Nikiéma and Laprise (2011a, b) established detailed prognostic equations for inter-member variance (\( \partial \sigma^{2}_{IV} /\partial t \)) of various atmospheric variables such as potential temperature and vorticity. They applied these equations to perform diagnostic budget studies to quantify the various dynamical and diabatic contributions to the time variations of IV that took place in an ensemble of 20 simulations of the third-generation Canadian RCM (CRCM3) that differed only in their IC. Results show that the dominant terms responsible for the rapid increases of IV are either the covariance term involving inter-member fluctuations of temperature and diabatic heating, or covariance of inter-member fluctuations acting upon ensemble-mean gradients. By far the dominant term responsible for decreases of IV is that of transport of \( \sigma^{2}_{IV} \) by the ensemble-mean flow out of the domain. Although \( \sigma^{2}_{IV} \) greatly fluctuates in time, there is no long-term trend. In a time-averaged sense, the IV budget equation reduces to a balance between generation and destruction terms. Nikiéma and Laprise (2011b) noted that the dominant terms in the \( {{\partial \sigma^{2}_{IV} } \mathord{\left/ {\vphantom {{\partial \sigma^{2}_{IV} } {\partial t}}} \right. \kern-0pt} {\partial t}} \) equation tend to contribute systematically (either positively or negatively) throughout the troposphere and most of the time. A noteworthy result from these studies is that there appears to be an undeniable parallel between the energetics of IV in ensemble simulations of nested model and the energy conversions taking place in weather systems, with generation of potential energy by diabatic processes such as condensation, convection and radiation, and later conversion to kinetic energy (e.g., Lorenz 1955, 1967). This led the authors to conclude that RCM IV is a natural phenomenon arising from the chaotic nature of the atmosphere, and not a numerical artefact associated, for example, to the nesting technique.

● PROVIDED DATA

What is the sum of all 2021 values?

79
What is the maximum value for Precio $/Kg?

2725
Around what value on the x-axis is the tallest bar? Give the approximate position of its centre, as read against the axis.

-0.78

● PROBLEM STATEMENT
Copy out the whole passage above on inter-member variance in regional climate model ensembles, word for word.

● YOUR SOLUTION
Nikiéma and Laprise (2011a, b) established detailed prognostic equations for inter-member variance (\( \partial \sigma^{2}_{IV} /\partial t \)) of various atmospheric variables such as potential temperature and vorticity. They applied these equations to perform diagnostic budget studies to quantify the various dynamical and diabatic contributions to the time variations of IV that took place in an ensemble of 20 simulations of the third-generation Canadian RCM (CRCM3) that differed only in their IC. Results show that the dominant terms responsible for the rapid increases of IV are either the covariance term involving inter-member fluctuations of temperature and diabatic heating, or covariance of inter-member fluctuations acting upon ensemble-mean gradients. By far the dominant term responsible for decreases of IV is that of transport of \( \sigma^{2}_{IV} \) by the ensemble-mean flow out of the domain. Although \( \sigma^{2}_{IV} \) greatly fluctuates in time, there is no long-term trend. In a time-averaged sense, the IV budget equation reduces to a balance between generation and destruction terms. Nikiéma and Laprise (2011b) noted that the dominant terms in the \( {{\partial \sigma^{2}_{IV} } \mathord{\left/ {\vphantom {{\partial \sigma^{2}_{IV} } {\partial t}}} \right. \kern-0pt} {\partial t}} \) equation tend to contribute systematically (either positively or negatively) throughout the troposphere and most of the time. A noteworthy result from these studies is that there appears to be an undeniable parallel between the energetics of IV in ensemble simulations of nested model and the energy conversions taking place in weather systems, with generation of potential energy by diabatic processes such as condensation, convection and radiation, and later conversion to kinetic energy (e.g., Lorenz 1955, 1967). This led the authors to conclude that RCM IV is a natural phenomenon arising from the chaotic nature of the atmosphere, and not a numerical artefact associated, for example, to the nesting technique.